[MD] Zen at War

david buchanan dmbuchanan at hotmail.com
Tue Oct 22 12:54:22 PDT 2013


Dave Thomas to dmb:
May I suppose that this is where James meets Suzuki?  "Yet had he consulted D. T.Suzuki, destined to become the foremost explainer of Zen to the West, and employed at the time as a translator by a philosopher friend of James, he might have done otherwise." Or perhaps you have some other reference, because I can find no source suggesting direct talks or correspondence between James and Suzuki.


dmb says:
Yes, Eugene Taylor writes about their connection too. 

"First, while working for Carus, Suzuki came into contact with the pragmatic American philosophy of William James and Charles S. Peirce. James and Carus were correspondents, while Peirce had published his pioneering series of cosmological essays in Carus' journal in the early 1890s. Pragmatism in James's hands was fast unfolding as the hallmark of the Progressive Era during the time Suzuki worked in Illinois. Thus, to have been introduced to this philosophy at the turn of the century was for Suzuki to have the key that would later give his ideas entrance into a more mature phase of modern American popular consciousness.
In addition, Suzuki began to introduce his teacher Nishida to Jamesian philosophy, writing to him just after publication of James's Varieties of Religious Experience (1902). The Varieties contained a very important statement on the pragmatic test of mystical experience that Suzuki no doubt found attractive; namely, "Ye shall know them by their fruits." In addition, there is clear evidence that James's essay "A World of Pure Experience," (1904), a cornerstone of James's metaphysics of radical empiricism, was read by Nishida. Nishida, in turn, incorporated James's ideas into Zen no Kenkyu (1911), a treatise on pure experience that marked a new era in modern Japanese philosophy. Suzuki was, in turn, inspired to increase his discussion of religious experience with Westerners by his own reading of James."
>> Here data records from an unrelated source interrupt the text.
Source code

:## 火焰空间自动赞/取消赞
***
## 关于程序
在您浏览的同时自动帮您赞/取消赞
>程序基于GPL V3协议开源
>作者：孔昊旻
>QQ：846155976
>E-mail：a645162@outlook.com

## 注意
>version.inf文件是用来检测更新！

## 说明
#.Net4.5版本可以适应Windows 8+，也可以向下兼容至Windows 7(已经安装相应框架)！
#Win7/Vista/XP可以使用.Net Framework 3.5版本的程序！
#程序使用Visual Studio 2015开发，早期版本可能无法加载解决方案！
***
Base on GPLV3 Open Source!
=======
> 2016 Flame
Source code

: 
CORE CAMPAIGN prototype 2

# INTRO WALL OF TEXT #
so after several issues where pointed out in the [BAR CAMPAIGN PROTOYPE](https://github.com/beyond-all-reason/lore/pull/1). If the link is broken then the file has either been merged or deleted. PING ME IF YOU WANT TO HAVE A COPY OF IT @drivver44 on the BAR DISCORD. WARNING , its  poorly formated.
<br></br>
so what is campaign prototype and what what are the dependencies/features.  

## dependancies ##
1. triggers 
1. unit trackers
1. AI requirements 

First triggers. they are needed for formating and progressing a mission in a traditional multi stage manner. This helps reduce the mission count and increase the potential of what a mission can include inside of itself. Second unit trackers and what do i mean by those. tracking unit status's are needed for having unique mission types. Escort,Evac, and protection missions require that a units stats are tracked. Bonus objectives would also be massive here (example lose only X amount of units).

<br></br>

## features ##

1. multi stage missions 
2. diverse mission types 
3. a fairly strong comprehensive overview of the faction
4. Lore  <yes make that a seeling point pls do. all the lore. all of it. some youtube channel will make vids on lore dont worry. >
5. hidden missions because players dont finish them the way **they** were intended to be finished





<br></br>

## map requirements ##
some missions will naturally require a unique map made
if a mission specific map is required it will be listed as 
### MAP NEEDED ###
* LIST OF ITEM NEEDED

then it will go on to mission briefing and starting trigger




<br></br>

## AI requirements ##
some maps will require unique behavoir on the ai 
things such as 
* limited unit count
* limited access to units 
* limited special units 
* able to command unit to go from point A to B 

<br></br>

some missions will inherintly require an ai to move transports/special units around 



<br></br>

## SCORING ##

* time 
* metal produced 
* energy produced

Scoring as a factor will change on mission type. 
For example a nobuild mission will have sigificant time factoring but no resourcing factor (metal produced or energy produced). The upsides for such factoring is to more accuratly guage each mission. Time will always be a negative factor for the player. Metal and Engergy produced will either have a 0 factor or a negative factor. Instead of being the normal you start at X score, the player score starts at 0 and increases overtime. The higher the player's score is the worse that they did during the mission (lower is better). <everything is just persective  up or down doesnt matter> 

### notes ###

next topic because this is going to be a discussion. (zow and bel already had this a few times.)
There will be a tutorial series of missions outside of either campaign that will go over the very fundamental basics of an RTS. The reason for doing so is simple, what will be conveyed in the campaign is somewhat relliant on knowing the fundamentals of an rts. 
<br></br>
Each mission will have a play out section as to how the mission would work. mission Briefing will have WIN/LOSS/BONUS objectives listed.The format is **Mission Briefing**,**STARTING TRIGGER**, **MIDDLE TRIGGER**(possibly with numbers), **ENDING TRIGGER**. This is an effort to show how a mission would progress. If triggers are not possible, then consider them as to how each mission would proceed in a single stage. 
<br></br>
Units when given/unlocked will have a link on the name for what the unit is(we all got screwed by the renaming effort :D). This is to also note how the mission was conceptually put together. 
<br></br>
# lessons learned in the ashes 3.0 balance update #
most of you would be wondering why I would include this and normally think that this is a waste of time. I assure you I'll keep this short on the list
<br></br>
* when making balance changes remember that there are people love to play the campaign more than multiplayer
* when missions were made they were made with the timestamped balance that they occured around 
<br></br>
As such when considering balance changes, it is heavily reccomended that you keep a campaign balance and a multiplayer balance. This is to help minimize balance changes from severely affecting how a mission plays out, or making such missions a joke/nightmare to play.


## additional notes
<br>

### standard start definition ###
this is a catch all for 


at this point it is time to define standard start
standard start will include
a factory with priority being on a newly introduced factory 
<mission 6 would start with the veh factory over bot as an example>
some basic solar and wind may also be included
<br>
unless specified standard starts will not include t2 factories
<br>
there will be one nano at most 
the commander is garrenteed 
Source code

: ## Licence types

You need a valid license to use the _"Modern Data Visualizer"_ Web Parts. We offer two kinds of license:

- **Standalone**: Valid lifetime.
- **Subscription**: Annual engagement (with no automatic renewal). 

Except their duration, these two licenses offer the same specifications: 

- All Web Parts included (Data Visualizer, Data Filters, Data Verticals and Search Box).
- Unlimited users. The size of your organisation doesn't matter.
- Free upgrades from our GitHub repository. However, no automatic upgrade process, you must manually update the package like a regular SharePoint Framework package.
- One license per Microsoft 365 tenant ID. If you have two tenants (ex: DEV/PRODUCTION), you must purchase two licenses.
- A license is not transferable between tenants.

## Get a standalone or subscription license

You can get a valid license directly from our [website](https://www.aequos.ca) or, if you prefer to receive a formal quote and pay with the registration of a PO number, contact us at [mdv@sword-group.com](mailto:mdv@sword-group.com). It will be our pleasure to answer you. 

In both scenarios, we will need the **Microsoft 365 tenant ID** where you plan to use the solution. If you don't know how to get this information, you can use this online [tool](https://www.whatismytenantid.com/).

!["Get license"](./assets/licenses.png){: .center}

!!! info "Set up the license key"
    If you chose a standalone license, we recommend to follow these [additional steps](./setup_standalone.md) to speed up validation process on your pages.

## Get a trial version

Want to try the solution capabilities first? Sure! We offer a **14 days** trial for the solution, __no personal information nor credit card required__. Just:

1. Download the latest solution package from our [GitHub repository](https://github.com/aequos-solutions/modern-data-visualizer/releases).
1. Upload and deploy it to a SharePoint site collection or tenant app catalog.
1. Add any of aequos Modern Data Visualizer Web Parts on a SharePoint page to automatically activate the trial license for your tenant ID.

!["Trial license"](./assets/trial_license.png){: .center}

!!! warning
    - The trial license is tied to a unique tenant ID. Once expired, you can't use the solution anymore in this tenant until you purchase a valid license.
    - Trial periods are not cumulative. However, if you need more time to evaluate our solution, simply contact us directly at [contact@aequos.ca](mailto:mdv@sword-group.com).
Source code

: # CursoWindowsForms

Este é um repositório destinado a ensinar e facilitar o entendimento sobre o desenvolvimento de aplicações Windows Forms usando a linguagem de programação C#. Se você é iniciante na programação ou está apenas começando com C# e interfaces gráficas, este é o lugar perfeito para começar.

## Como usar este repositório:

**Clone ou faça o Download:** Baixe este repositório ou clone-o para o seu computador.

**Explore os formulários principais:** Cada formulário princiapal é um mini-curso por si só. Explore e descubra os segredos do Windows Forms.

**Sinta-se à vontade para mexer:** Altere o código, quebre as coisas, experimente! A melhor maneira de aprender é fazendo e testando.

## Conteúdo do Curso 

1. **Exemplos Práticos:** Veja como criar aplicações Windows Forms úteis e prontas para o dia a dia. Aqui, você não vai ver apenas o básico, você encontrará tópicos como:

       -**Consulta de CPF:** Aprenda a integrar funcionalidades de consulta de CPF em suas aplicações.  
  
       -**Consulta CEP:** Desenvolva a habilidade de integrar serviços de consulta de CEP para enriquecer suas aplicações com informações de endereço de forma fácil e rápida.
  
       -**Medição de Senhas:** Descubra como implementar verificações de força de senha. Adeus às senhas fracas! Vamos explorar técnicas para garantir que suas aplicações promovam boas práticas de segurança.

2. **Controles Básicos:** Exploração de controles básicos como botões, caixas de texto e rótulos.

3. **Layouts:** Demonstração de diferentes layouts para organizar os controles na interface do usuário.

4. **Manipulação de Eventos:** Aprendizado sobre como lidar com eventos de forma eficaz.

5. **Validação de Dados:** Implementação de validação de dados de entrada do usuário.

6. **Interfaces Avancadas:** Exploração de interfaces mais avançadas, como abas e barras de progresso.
There is also this interesting bit of trivia: "Suzuki got married to an American woman. His wife was Beatrice Erskine Lane, a Radcliffe graduate and a Theosophist who had been a student of William James, Josiah Royce, and George Herbert Palmer."

And the paper's final paragraph concludes:

"There can be little doubt that the writings of Swedenborg and the Jamesian interpretation of pragmatism, built as it was on a Swedenborgian foundation, defined for Suzuki the standard by which he would first introduce zen to the west, namely, not as a religion but as a spiritual psychology that had obvious and practical consequences. It is but one example out of numerous others, from Ralph Waldo Emerson and William Dean Howells, to Helen Keller and Carl Gustav Jung, which suggests the important influence of Swedenborg's ideas, not only on the philosophy of pragmatism, but also on the larger spiritual history of American social thought."